Lucy laughed. “Perhaps I should say it’s Kéthani administered. All the courses are geared to students who have made the decision to leave Earth and work with the Kéthani.”

“I suppose it makes sense,” Sam said.

“There’s a wonderful atmosphere of… not only of learning, but of camaraderie. We’re about to do something wondrous out there, and the excitement is infectious.”

Andy Souter, our resident sceptic, said, “What exactly will you be doing out there, Lucy?”

She smiled and looked into her drink. When she looked up, I saw the light of… dare I say evangelism… in her eyes. “We’ll be taking the word of the Kéthani to the universe, Andy. We’ll be endowing as yet uncontacted races with what the Kéthani have given us; I’ll be working with pre-industrial, humanoid races, bringing them to an understanding of the Kéthani, rather than have them learn about the Kéthani as we did, with the sudden arrival of the Onward Stations. Other students will be liaising between disputing races or helping races who have fought to the point of extinction. Oh…” she beamed around the table, “there’s no limit to the work to be done out there!”

I could see that Andy remained unconvinced, but her enthusiasm won me over.

I said, “The human race has certainly evolved since the Kéthani came, Lucy.”

“Evolved,” she said. “Yes, that’s the word, Khal.
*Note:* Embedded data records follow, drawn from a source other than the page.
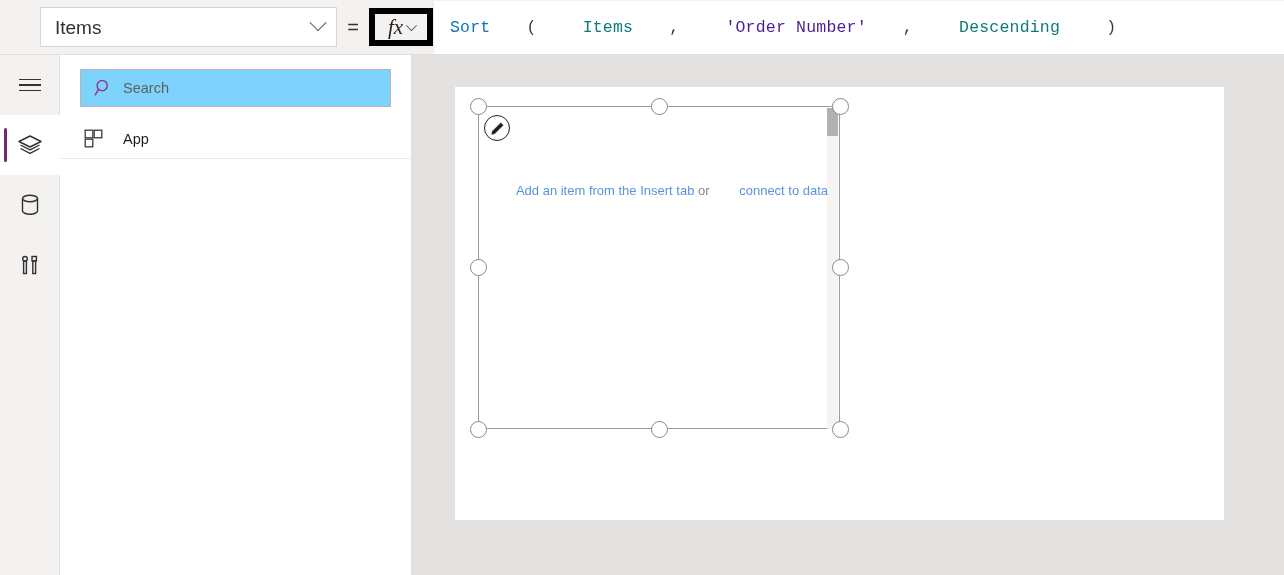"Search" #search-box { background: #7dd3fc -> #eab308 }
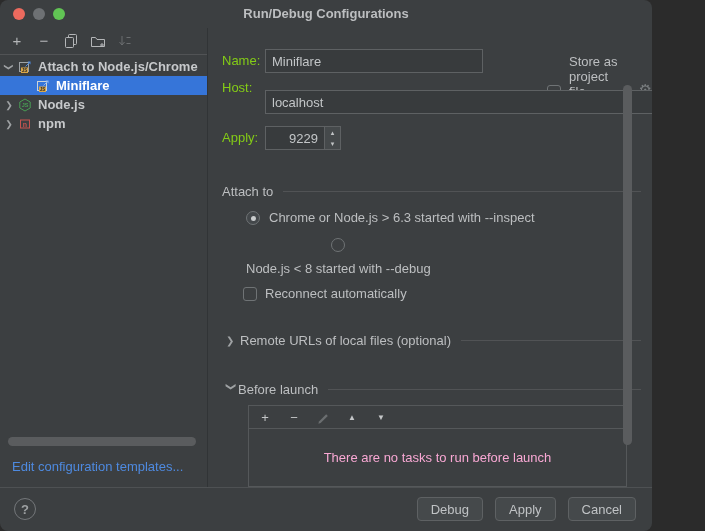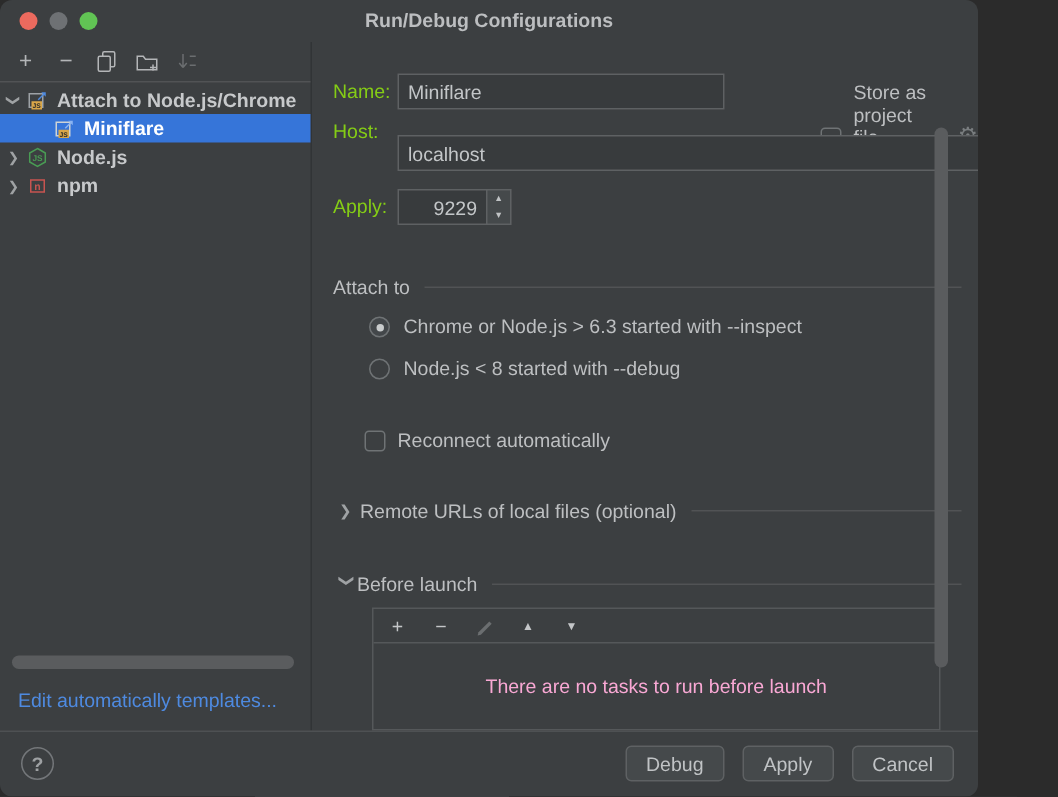"Node.js < 8 started with" div.radio-row { flex-direction: none -> column }
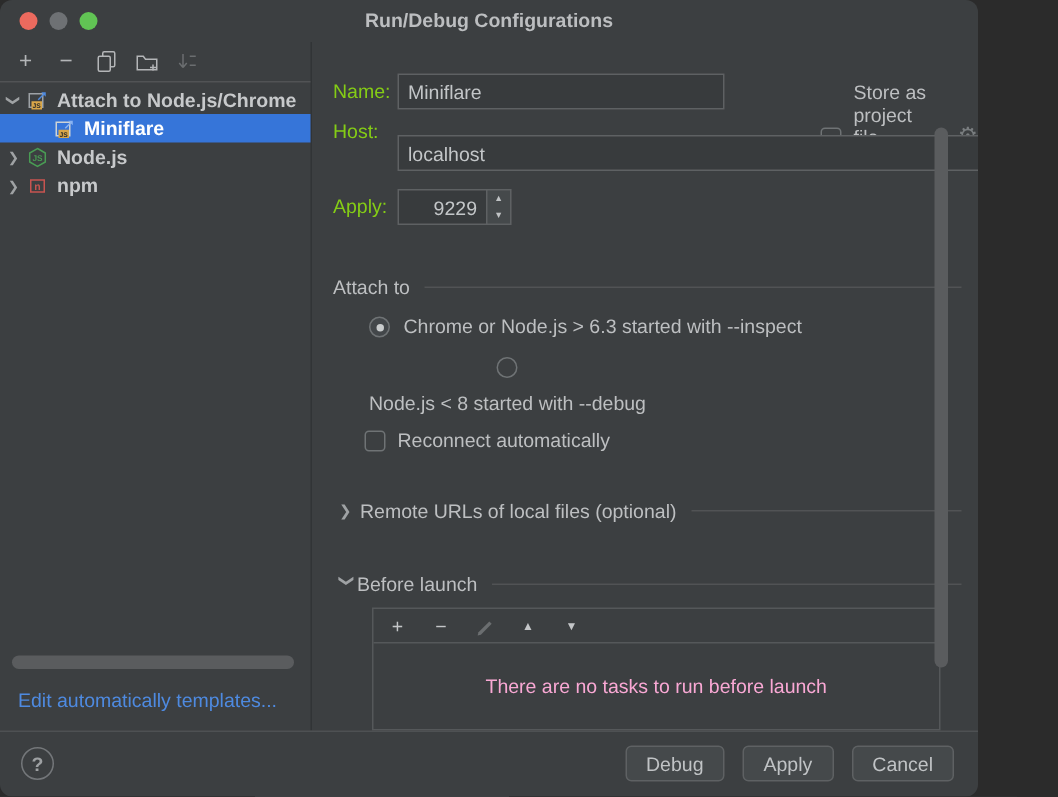"Edit automatically templates..." div.tpl-link { text: automatically -> configuration }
Evolved. Everyone has changed, haven’t they, not only the returnees, but those who haven’t yet died.” She looked round the group.

“We no longer fear death, do we? That curse has been lifted from our psyches. We can… for the first time in existence, we can look ahead and enjoy being alive.”

I smiled. Years ago, I would have labelled her optimism as the product of youth; but now that optimism had infected all of us.

The door opened, and someone hurried into the bar and ordered a drink, a young man in a thick coat and walking boots. Lucy turned quickly and smiled at the new arrival, and it was wonderful to see the unmistakable light of love in her eyes.

I recognised the man as Davey Emmett.

Lucy said, in almost a whisper, “I, more than most, have so much to thank the Kéthani for…”

Davey carried his pint across the room and joined us. He kissed Lucy and sat down beside her, and I noticed that immediately Lucy found his hand with hers and squeezed.

Davey smiled across at me. “Khalid, it’s been a long time.”

I nodded. “Almost a year? How are you?”